Abstract |
As semiconductor technology advances, more area is available to inject memory
and logic onto a single chip. This area can be either partitioned into few complex
processor elements (PEs) or many simple PEs. The current trend is to inject as
many simple PEs as possible. In order to connect many PEs, Network-on-Chip
(NoC) solutions are becoming more favourable due to their modular characteristics.
However, NoC's utilization is affected by the increase in PE count, decreasing the
network's and system's energy efficiency.
Various proposals have appeared for tackling energy-utilization inefficiencies
at the network architecture level. These fall within three architectural parameters:
network partitioning (P), concentration (C) and express physical links (X). However,
these efforts assume a small design space among the P,C and X parameters,
or use unscalable schemes for express physical links, or unfairly distribute buffer
space and bisection bandwidth along the network architectures. As a consequence,
researchers end up with different conclusions in terms of how a network's energy
efficiency is affected by the P,C and X architectural parameters.
This work evaluates the area, performance and energy of the network architectures
that have been derived by applying each of the three architectural parameters
(P, C and X), either separately or combinatorially, to a (baseline) single 2D mesh
network. The P parameter considers homogeneous partitioning and two types of
heterogeneous partitioning, the C parameter explores one concentration degree
of 4 PEs per network node, and finally, the X parameter assumes two express
intervals (2-hop or 4-hop). This has resulted in a design space of 20 and 24 network
configurations for 64 and 256 PEs respectively. All of the network instances
were simulated using various traffic patterns that exhibit diverse communication
behaviors and a varying range of control packets per data packet ratios. To enforce
strong fairness, we kept each network's buffer space allocation and bisection
bandwidth almost equal to the baseline, by properly adjusting the respective
router micro-architecture without degrading performance. In some cases, the router
micro-architecture adjustments improved performance.

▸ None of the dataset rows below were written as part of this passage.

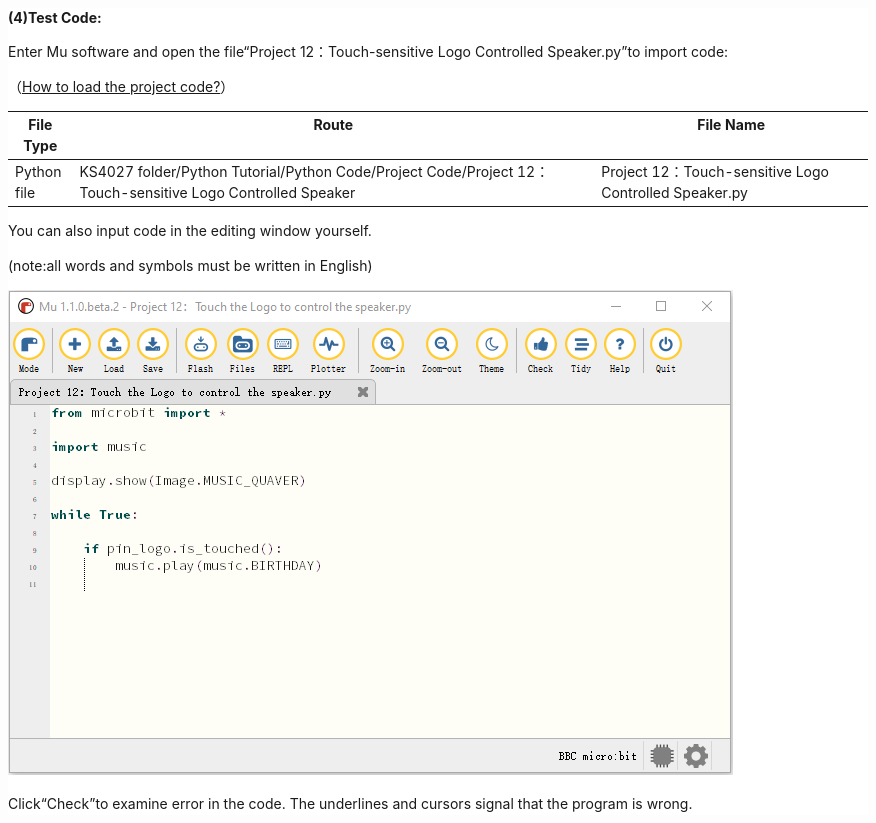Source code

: **(4)Test Code:**

Enter Mu software and open the file“Project 12：Touch-sensitive Logo Controlled
Speaker.py”to import code:

（[How to load the project code?](#AS)）

| File Type   | Route                                                                                                      | File Name                                              |
|-------------|------------------------------------------------------------------------------------------------------------|--------------------------------------------------------|
| Python file | KS4027 folder/Python Tutorial/Python Code/Project Code/Project 12：Touch-sensitive Logo Controlled Speaker | Project 12：Touch-sensitive Logo Controlled Speaker.py |

You can also input code in the editing window yourself.

(note:all words and symbols must be written in English)

![](media/823f061aa388150a575bca16cde3ac9f.png)

Click“Check”to examine error in the code. The underlines and cursors signal that
the program is wrong.
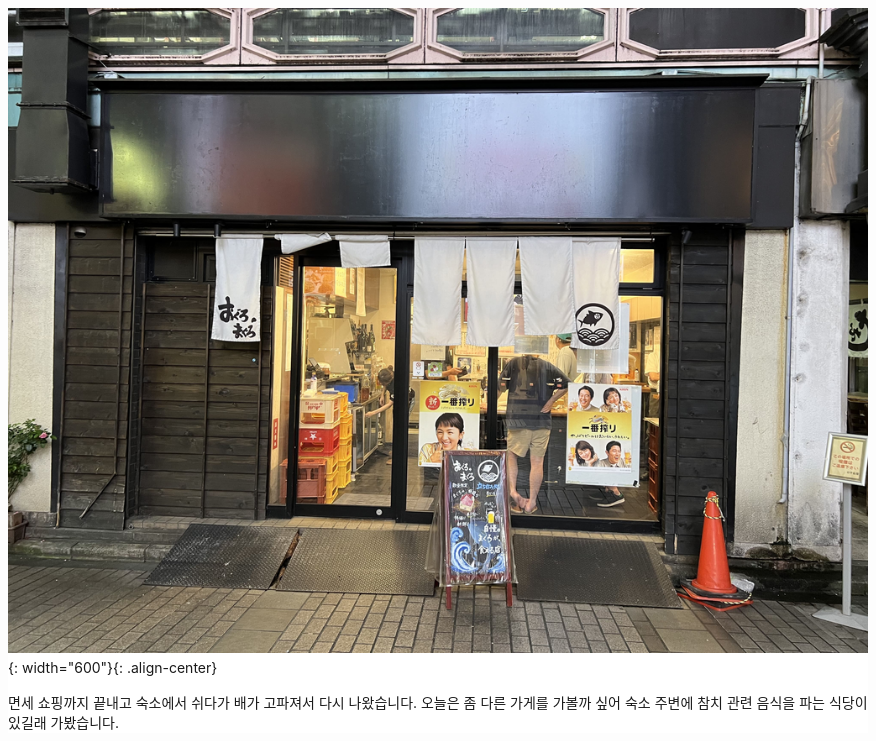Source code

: ![](/assets/images/Travel/037/24.jpeg){: width="600"}{: .align-center}

면세 쇼핑까지 끝내고 숙소에서 쉬다가 배가 고파져서 다시 나왔습니다. 오늘은 좀 다른 가게를 가볼까 싶어 숙소 주변에 참치 관련 음식을 파는 식당이 있길래 가봤습니다.
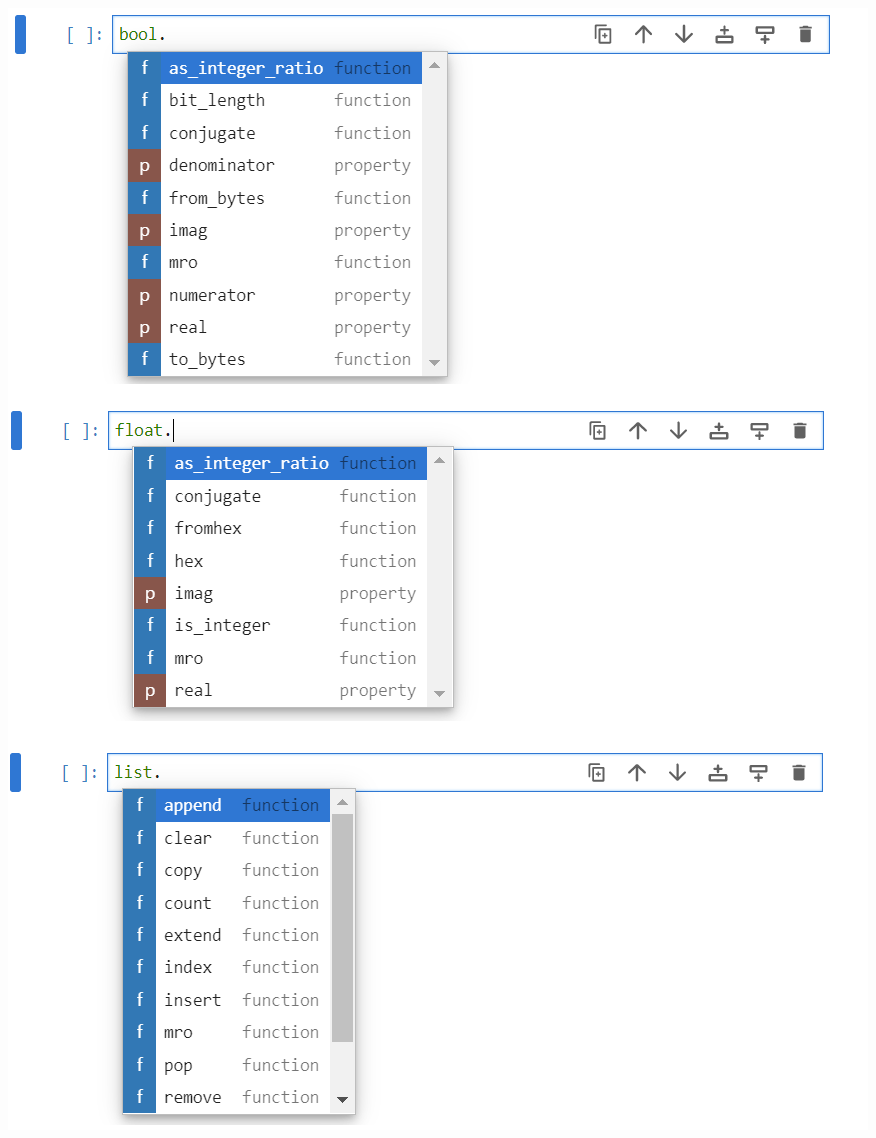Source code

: ![img_002a](./images/img_002a.png)

![img_002](./images/img_002.png)

![img_003](./images/img_003.png)
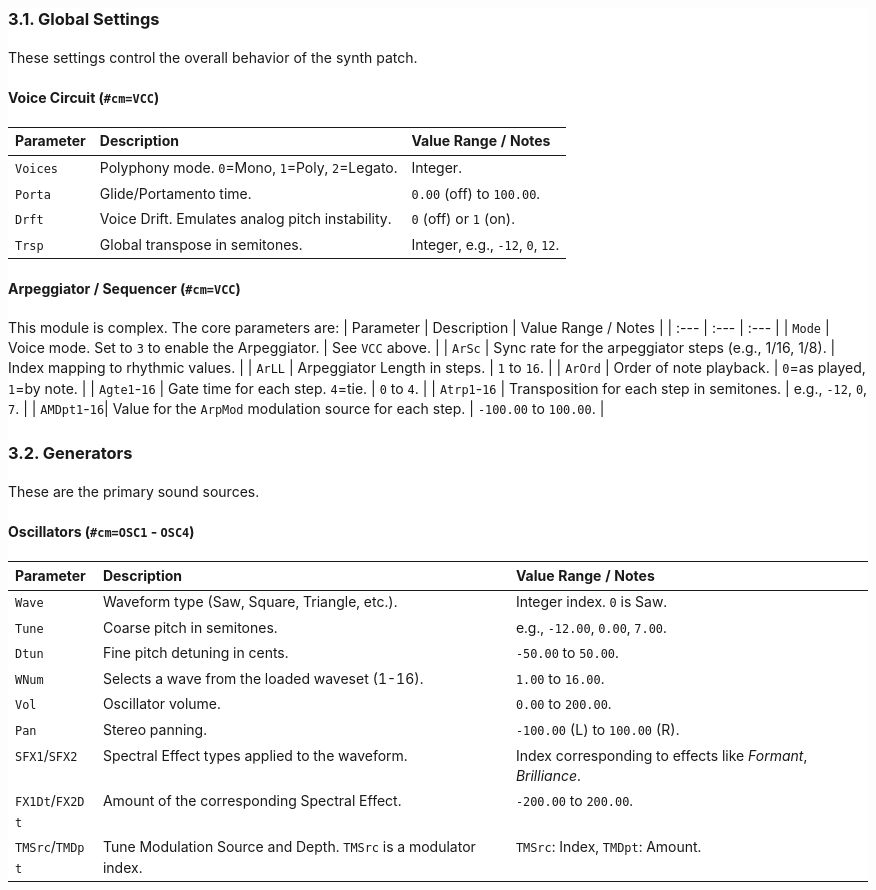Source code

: ### 3.1. Global Settings

These settings control the overall behavior of the synth patch.

#### **Voice Circuit (`#cm=VCC`)**
| Parameter | Description | Value Range / Notes |
| :--- | :--- | :--- |
| `Voices` | Polyphony mode. `0`=Mono, `1`=Poly, `2`=Legato. | Integer. |
| `Porta` | Glide/Portamento time. | `0.00` (off) to `100.00`. |
| `Drft` | Voice Drift. Emulates analog pitch instability. | `0` (off) or `1` (on). |
| `Trsp` | Global transpose in semitones. | Integer, e.g., `-12`, `0`, `12`. |

#### **Arpeggiator / Sequencer (`#cm=VCC`)**
This module is complex. The core parameters are:
| Parameter | Description | Value Range / Notes |
| :--- | :--- | :--- |
| `Mode` | Voice mode. Set to `3` to enable the Arpeggiator. | See `VCC` above. |
| `ArSc` | Sync rate for the arpeggiator steps (e.g., 1/16, 1/8). | Index mapping to rhythmic values. |
| `ArLL` | Arpeggiator Length in steps. | `1` to `16`. |
| `ArOrd` | Order of note playback. | `0`=as played, `1`=by note. |
| `Agte1`-`16` | Gate time for each step. `4`=tie. | `0` to `4`. |
| `Atrp1`-`16` | Transposition for each step in semitones. | e.g., `-12`, `0`, `7`. |
| `AMDpt1`-`16`| Value for the `ArpMod` modulation source for each step. | `-100.00` to `100.00`. |

### 3.2. Generators

These are the primary sound sources.

#### **Oscillators (`#cm=OSC1` - `OSC4`)**
| Parameter | Description | Value Range / Notes |
| :--- | :--- | :--- |
| `Wave` | Waveform type (Saw, Square, Triangle, etc.). | Integer index. `0` is Saw. |
| `Tune` | Coarse pitch in semitones. | e.g., `-12.00`, `0.00`, `7.00`. |
| `Dtun` | Fine pitch detuning in cents. | `-50.00` to `50.00`. |
| `WNum` | Selects a wave from the loaded waveset (1-16). | `1.00` to `16.00`. |
| `Vol` | Oscillator volume. | `0.00` to `200.00`. |
| `Pan` | Stereo panning. | `-100.00` (L) to `100.00` (R). |
| `SFX1`/`SFX2` | Spectral Effect types applied to the waveform. | Index corresponding to effects like *Formant*, *Brilliance*. |
| `FX1Dt`/`FX2Dt`| Amount of the corresponding Spectral Effect. | `-200.00` to `200.00`. |
| `TMSrc`/`TMDpt`| Tune Modulation Source and Depth. `TMSrc` is a modulator index. | `TMSrc`: Index, `TMDpt`: Amount. |
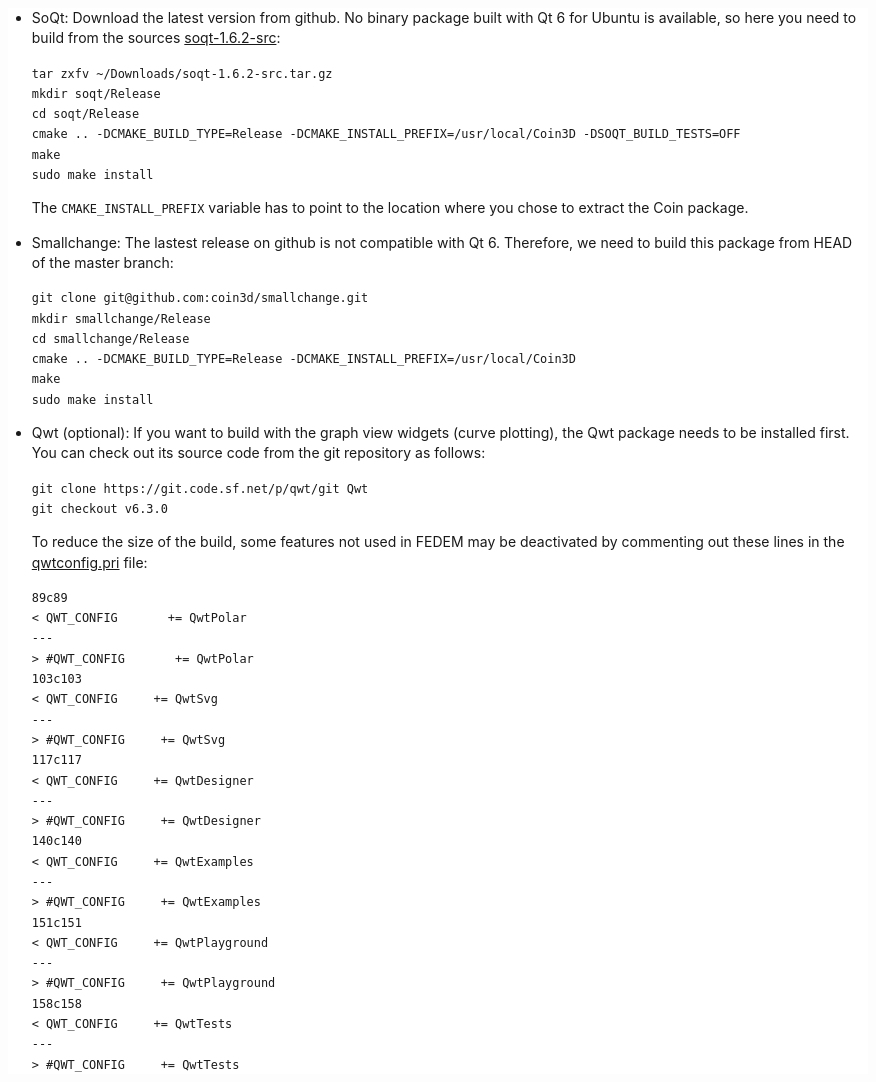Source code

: - SoQt: Download the latest version from github.
  No binary package built with Qt 6 for Ubuntu is available, so here you need to build from the sources
  [soqt-1.6.2-src](https://github.com/coin3d/soqt/releases/download/v1.6.2/soqt-1.6.2-src.tar.gz):

      tar zxfv ~/Downloads/soqt-1.6.2-src.tar.gz
      mkdir soqt/Release
      cd soqt/Release
      cmake .. -DCMAKE_BUILD_TYPE=Release -DCMAKE_INSTALL_PREFIX=/usr/local/Coin3D -DSOQT_BUILD_TESTS=OFF
      make
      sudo make install

  The `CMAKE_INSTALL_PREFIX` variable has to point to the location where you chose to extract the Coin package.

- Smallchange: The lastest release on github is not compatible with Qt 6.
  Therefore, we need to build this package from HEAD of the master branch:

      git clone git@github.com:coin3d/smallchange.git
      mkdir smallchange/Release
      cd smallchange/Release
      cmake .. -DCMAKE_BUILD_TYPE=Release -DCMAKE_INSTALL_PREFIX=/usr/local/Coin3D
      make
      sudo make install

- Qwt (optional): If you want to build with the graph view widgets (curve plotting), the Qwt package
  needs to be installed first. You can check out its source code from the git repository as follows:

      git clone https://git.code.sf.net/p/qwt/git Qwt
      git checkout v6.3.0

  To reduce the size of the build, some features not used in FEDEM may be deactivated by commenting out
  these lines in the [qwtconfig.pri](https://sourceforge.net/p/qwt/git/ci/develop/tree/qwtconfig.pri) file:

      89c89
      < QWT_CONFIG       += QwtPolar
      ---
      > #QWT_CONFIG       += QwtPolar
      103c103
      < QWT_CONFIG     += QwtSvg
      ---
      > #QWT_CONFIG     += QwtSvg
      117c117
      < QWT_CONFIG     += QwtDesigner
      ---
      > #QWT_CONFIG     += QwtDesigner
      140c140
      < QWT_CONFIG     += QwtExamples
      ---
      > #QWT_CONFIG     += QwtExamples
      151c151
      < QWT_CONFIG     += QwtPlayground
      ---
      > #QWT_CONFIG     += QwtPlayground
      158c158
      < QWT_CONFIG     += QwtTests
      ---
      > #QWT_CONFIG     += QwtTests
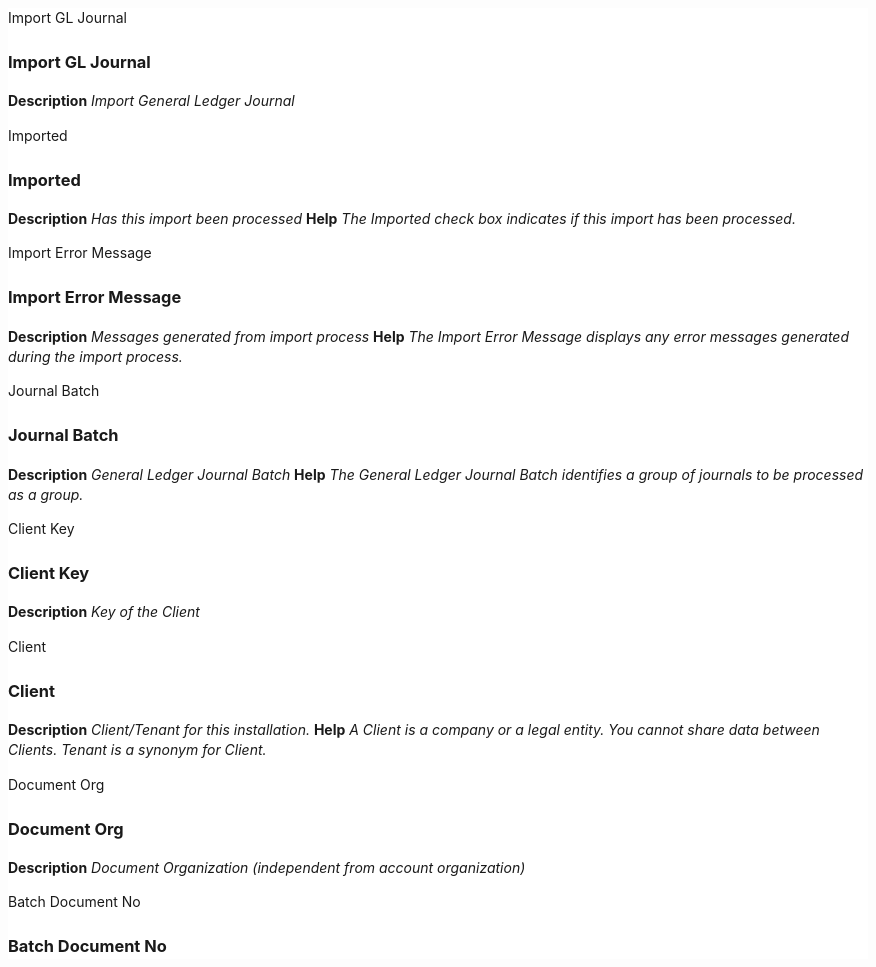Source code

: 
Import GL Journal
### Import GL Journal

**Description**
 *Import General Ledger Journal*

Imported
### Imported

**Description**
 *Has this import been processed*
**Help**
 *The Imported check box indicates if this import has been processed.*

Import Error Message
### Import Error Message

**Description**
 *Messages generated from import process*
**Help**
 *The Import Error Message displays any error messages generated during the import process.*

Journal Batch
### Journal Batch

**Description**
 *General Ledger Journal Batch*
**Help**
 *The General Ledger Journal Batch identifies a group of journals to be processed as a group.*

Client Key
### Client Key

**Description**
 *Key of the Client*

Client
### Client

**Description**
 *Client/Tenant for this installation.*
**Help**
 *A Client is a company or a legal entity. You cannot share data between Clients. Tenant is a synonym for Client.*

Document Org
### Document Org

**Description**
 *Document Organization (independent from account organization)*

Batch Document No
### Batch Document No
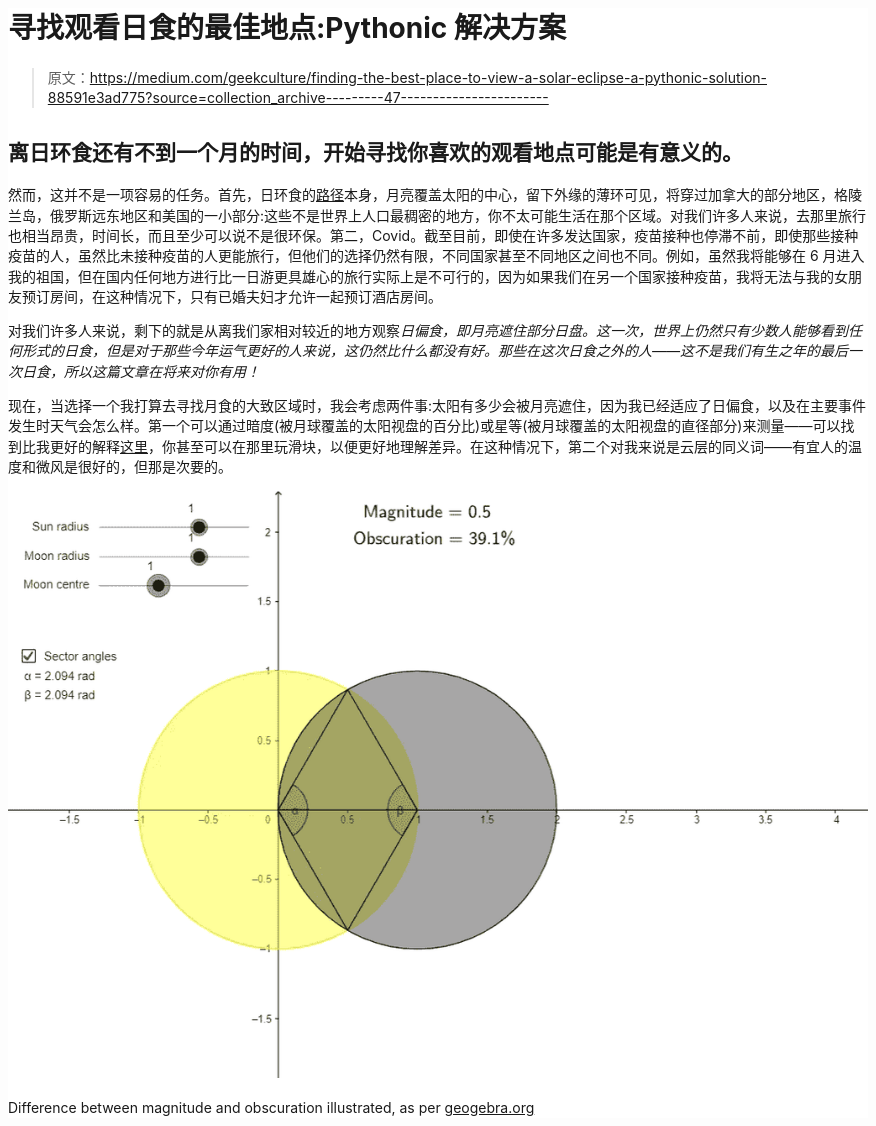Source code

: # 寻找观看日食的最佳地点:Pythonic 解决方案

> 原文：<https://medium.com/geekculture/finding-the-best-place-to-view-a-solar-eclipse-a-pythonic-solution-88591e3ad775?source=collection_archive---------47----------------------->

## 离日环食还有不到一个月的时间，开始寻找你喜欢的观看地点可能是有意义的。

然而，这并不是一项容易的任务。首先，日环食的[路径](https://www.timeanddate.com/eclipse/map/2021-june-10)本身，月亮覆盖太阳的中心，留下外缘的薄环可见，将穿过加拿大的部分地区，格陵兰岛，俄罗斯远东地区和美国的一小部分:这些不是世界上人口最稠密的地方，你不太可能生活在那个区域。对我们许多人来说，去那里旅行也相当昂贵，时间长，而且至少可以说不是很环保。第二，Covid。截至目前，即使在许多发达国家，疫苗接种也停滞不前，即使那些接种疫苗的人，虽然比未接种疫苗的人更能旅行，但他们的选择仍然有限，不同国家甚至不同地区之间也不同。例如，虽然我将能够在 6 月进入我的祖国，但在国内任何地方进行比一日游更具雄心的旅行实际上是不可行的，因为如果我们在另一个国家接种疫苗，我将无法与我的女朋友预订房间，在这种情况下，只有已婚夫妇才允许一起预订酒店房间。

对我们许多人来说，剩下的就是从离我们家相对较近的地方观察*日偏食，即月亮遮住部分日盘。这一次，世界上仍然只有少数人能够看到任何形式的日食，但是对于那些今年运气更好的人来说，这仍然比什么都没有好。那些在这次日食之外的人——这不是我们有生之年的最后一次日食，所以这篇文章在将来对你有用！*

现在，当选择一个我打算去寻找月食的大致区域时，我会考虑两件事:太阳有多少会被月亮遮住，因为我已经适应了日偏食，以及在主要事件发生时天气会怎么样。第一个可以通过暗度(被月球覆盖的太阳视盘的百分比)或星等(被月球覆盖的太阳视盘的直径部分)来测量——可以找到比我更好的解释[这里](https://www.geogebra.org/m/SnZ7QGTJ)，你甚至可以在那里玩滑块，以便更好地理解差异。在这种情况下，第二个对我来说是云层的同义词——有宜人的温度和微风是很好的，但那是次要的。

![](img/ef93dfdd3b5cdf3d4489de7f4a228650.png)

Difference between magnitude and obscuration illustrated, as per [geogebra.org](http://geogebra.org)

Drawing on insights from our analysis, we observe that in future NoCs of hundreds
of PEs, the exclusive use of express physical links utilizing express interval
equal to 2, without concentration or network partitioning, is the best approach in
terms of energy-area savings and energy-area efficiency. Furthermore, we demonstrate
that network partitioning under a fair buffer space and bisection bandwidth
allocation decreases the area efficiency rather than increases, regardless of partitioning
scheme. Energy consumed and energy efficiency declines too, except for a
particular type of heterogeneous scheme that gives slight improvements. However
this happens only in cases where a specific range of control packets per data packet
ratios are injected. Finally, through this work, one can determine the best suited
network architecture for each different use-case and PE count.
|